Friday, June 13, 2008

One Thousandth Post

1,000 posts.  There might be 100 that I really like.  But I have blogged consistently because I feel like I made a commitment to do that.  I have thought about quitting several times, but have instead moderated my behavior in some way or another so that I would continue to blog and like it.  (like I don't visit everyone's blog every day, I visit the people who comment on mine.)

I love to write.  I think I am an expert in many things.  But the one thing I think I can actually write about is my recovery from alcoholism.  I can write about it because I KNOW I am NOT an expert on recovery, but I have been at it for a long time.  I do know something about the subject. I know about my very own experience, strength, and hope.  My personal view is that when we veer from sharing our very own experience, strength, and hope we get into trouble because we have set ourselves up as an authority on a subject.  Now, at work, I have to be an authority on subjects, but at recovery, I get to be just another bozo on the bus.  Gratefully so.  

I heard someone once say that we don't tell anyone anything in AA, we share our own E,S,&H.  That's it.  That is what we have.  And when someone shares this with us, and we share with them, the most miraculous thing happens.  We get to belong.  We get to feel a part of something, and we lose that awful aloneness that is part and parcel of the alcoholic experience.

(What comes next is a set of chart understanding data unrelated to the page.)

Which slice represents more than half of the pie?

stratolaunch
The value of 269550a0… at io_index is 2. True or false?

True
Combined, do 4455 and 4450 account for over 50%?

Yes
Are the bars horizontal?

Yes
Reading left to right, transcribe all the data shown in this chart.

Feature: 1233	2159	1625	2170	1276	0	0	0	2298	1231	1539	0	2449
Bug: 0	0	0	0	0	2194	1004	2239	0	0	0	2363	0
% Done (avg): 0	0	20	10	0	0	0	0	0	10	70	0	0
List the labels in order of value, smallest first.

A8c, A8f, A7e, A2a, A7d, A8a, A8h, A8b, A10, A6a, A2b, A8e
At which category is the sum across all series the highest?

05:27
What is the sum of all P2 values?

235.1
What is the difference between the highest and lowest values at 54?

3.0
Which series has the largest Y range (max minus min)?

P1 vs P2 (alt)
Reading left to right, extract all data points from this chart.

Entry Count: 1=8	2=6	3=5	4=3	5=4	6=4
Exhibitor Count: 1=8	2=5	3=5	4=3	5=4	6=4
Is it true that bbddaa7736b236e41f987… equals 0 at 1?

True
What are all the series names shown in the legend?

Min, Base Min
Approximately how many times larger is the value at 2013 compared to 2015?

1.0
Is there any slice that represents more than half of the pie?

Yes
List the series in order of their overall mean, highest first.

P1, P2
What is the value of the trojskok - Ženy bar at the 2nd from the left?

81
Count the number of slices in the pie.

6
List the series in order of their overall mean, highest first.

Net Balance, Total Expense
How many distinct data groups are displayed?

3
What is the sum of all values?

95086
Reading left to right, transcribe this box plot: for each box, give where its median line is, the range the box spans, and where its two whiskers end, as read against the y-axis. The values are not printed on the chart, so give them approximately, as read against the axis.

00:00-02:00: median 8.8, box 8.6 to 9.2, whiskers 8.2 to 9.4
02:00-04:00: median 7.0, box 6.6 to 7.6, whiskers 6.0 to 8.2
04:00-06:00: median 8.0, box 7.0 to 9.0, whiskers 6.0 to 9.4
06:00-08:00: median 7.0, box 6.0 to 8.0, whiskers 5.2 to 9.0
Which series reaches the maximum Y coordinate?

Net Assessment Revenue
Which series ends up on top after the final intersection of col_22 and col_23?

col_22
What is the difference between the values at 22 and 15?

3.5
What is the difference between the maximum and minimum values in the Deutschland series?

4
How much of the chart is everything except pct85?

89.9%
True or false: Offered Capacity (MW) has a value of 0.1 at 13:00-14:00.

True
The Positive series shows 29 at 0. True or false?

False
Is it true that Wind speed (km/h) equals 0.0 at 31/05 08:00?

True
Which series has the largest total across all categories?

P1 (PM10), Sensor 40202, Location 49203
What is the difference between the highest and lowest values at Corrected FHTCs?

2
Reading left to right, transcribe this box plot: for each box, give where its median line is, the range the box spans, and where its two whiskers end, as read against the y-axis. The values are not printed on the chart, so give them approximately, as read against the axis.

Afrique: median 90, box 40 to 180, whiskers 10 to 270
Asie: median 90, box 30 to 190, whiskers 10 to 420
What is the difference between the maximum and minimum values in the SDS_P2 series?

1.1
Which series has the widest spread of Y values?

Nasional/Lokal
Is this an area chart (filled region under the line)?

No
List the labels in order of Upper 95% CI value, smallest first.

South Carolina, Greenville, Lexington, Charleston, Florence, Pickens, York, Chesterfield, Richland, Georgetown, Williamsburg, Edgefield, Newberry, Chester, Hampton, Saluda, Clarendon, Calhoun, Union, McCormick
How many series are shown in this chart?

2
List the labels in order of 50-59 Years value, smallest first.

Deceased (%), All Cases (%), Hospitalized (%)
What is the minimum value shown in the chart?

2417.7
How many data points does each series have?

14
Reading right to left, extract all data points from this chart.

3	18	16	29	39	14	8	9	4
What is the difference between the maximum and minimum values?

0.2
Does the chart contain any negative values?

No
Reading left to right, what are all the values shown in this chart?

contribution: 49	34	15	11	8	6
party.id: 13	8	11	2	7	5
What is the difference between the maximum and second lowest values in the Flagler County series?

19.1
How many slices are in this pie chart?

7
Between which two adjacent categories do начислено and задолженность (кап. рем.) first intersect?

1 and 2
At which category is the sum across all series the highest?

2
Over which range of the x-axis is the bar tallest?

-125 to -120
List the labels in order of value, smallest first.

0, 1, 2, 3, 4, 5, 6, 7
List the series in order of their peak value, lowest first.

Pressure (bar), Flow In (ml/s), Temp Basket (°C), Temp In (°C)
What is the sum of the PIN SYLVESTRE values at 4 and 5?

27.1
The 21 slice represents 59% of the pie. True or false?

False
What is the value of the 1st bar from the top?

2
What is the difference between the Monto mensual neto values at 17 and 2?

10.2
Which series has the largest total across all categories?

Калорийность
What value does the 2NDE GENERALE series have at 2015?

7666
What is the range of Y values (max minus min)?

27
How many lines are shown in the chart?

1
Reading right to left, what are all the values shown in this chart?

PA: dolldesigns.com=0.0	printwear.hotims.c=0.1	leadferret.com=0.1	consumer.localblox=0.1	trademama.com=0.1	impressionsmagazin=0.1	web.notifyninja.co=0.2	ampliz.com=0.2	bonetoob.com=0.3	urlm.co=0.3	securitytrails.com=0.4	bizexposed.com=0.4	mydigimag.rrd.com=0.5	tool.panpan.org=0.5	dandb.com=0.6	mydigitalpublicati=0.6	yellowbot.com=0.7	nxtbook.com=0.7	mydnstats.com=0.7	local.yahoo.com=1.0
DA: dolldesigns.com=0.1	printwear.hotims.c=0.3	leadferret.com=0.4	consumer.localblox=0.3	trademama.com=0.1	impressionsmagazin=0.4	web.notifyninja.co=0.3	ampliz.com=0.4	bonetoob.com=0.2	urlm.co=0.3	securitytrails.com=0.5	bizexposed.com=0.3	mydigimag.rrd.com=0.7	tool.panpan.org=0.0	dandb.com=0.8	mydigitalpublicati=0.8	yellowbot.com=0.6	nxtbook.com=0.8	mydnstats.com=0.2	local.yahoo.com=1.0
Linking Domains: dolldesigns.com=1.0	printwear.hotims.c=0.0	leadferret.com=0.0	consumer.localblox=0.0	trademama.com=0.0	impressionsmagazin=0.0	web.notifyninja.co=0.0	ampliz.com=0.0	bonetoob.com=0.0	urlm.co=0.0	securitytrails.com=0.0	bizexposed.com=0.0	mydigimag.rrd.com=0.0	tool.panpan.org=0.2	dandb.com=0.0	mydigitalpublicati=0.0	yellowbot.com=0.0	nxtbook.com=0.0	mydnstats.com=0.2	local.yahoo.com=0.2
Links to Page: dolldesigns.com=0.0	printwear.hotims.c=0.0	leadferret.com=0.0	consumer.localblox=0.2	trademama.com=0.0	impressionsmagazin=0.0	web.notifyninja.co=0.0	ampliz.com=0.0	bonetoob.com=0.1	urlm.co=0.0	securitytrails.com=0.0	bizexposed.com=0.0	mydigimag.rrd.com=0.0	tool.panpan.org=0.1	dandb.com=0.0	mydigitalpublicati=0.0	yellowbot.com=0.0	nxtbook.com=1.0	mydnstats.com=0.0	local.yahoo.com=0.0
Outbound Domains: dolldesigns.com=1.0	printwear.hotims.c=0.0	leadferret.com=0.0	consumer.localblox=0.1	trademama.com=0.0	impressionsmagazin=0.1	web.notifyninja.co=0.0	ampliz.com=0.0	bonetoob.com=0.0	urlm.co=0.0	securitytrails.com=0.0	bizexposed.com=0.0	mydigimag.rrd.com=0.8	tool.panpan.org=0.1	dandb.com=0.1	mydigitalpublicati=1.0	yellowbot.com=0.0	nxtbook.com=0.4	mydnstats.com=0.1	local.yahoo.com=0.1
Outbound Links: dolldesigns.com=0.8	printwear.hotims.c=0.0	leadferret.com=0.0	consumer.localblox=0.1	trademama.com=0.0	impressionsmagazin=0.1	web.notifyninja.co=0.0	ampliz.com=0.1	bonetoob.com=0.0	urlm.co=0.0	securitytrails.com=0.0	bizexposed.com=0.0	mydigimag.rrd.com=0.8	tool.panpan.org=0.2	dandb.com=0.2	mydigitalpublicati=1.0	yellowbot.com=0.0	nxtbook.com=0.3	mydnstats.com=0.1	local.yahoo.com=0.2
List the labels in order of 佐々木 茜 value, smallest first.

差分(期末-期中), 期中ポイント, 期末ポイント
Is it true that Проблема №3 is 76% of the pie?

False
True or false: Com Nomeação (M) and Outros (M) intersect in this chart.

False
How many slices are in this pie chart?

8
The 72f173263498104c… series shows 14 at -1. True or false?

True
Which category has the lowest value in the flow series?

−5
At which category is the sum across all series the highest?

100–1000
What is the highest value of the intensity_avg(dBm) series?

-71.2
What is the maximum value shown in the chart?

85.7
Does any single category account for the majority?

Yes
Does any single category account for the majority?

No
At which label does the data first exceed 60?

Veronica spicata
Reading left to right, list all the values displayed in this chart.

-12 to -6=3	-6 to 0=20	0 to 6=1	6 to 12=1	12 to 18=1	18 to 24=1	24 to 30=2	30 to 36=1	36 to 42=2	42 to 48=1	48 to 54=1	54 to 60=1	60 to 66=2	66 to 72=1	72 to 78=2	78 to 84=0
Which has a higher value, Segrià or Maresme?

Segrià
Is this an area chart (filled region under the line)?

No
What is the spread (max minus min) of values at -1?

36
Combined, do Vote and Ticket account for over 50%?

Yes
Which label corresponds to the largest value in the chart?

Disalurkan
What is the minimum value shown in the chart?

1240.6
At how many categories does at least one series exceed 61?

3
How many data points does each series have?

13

Thank you for being on this tremendous journey with me, it would be no fun alone!  

10 comments:

dAAve said...

I'm tremendously grateful to be on the same road as you.

Anonymous said...

I'm glad to be on the same road, Mary Christine.

848 days here!

Willa

Kathy Lynne said...

I enjoy reading about your journey. I write about mine more for myself than for others. I think of it as a journal. I was never able to journal with pen and paper. I think that its because I didn't trust myself with my own thoughts. I didn't believe myself. How could I when I lied to myself all the time? So I think I needed the public forum of blogging for the feedback and to keep myself honest. I probably should be more careful because the fact is it is NOT a private journal but...for right now I need it and it has helped to keep me sober.

Shannon said...

good morning and I am glad you did not quit blogging... I did for awhile and I am not consitent at it.. and that is OK for me, and its ok that not everyone comments on my page... I am grateful for that.
the other thing, is thank you for sharing what you shared today. I soooo needed to hear that I just love ya, I know I dont know you, but what you share is always so real and I appreciate that MC. Happy Friday
Shan

Anonymous said...

I started reading before I got sober...perhaps that was foreshadowing. weird that you never know how or whom you might help. thanks for sharing everything that you do on the blog.

Pammie said...

from one bozo to another...happy 1000th post-honk honk

Scott W said...

Hey fellow traveler! Nice to share the path with you.

Shannon said...

I had to come and read this again today... hee hee I told you I really needed it
Hvae a good night
Shann

Zanejabbers said...

Love your ES&H. Right on.

Syd said...

I like that you have humility. Your many years of sobriety could give you the "right" to tell others or to be self-righteous. Instead, you share and you say that you are not an expert in recovery. That is a great attitude and probably one of the reasons that you are still sober. I prefer to be humble and to be around those who hear something new at every meeting. I don't ever want to feel "better than" nor do I want to go back to "lesser than". I just want to be on the same wavelength with my HP, ready to receive and ready to do His will.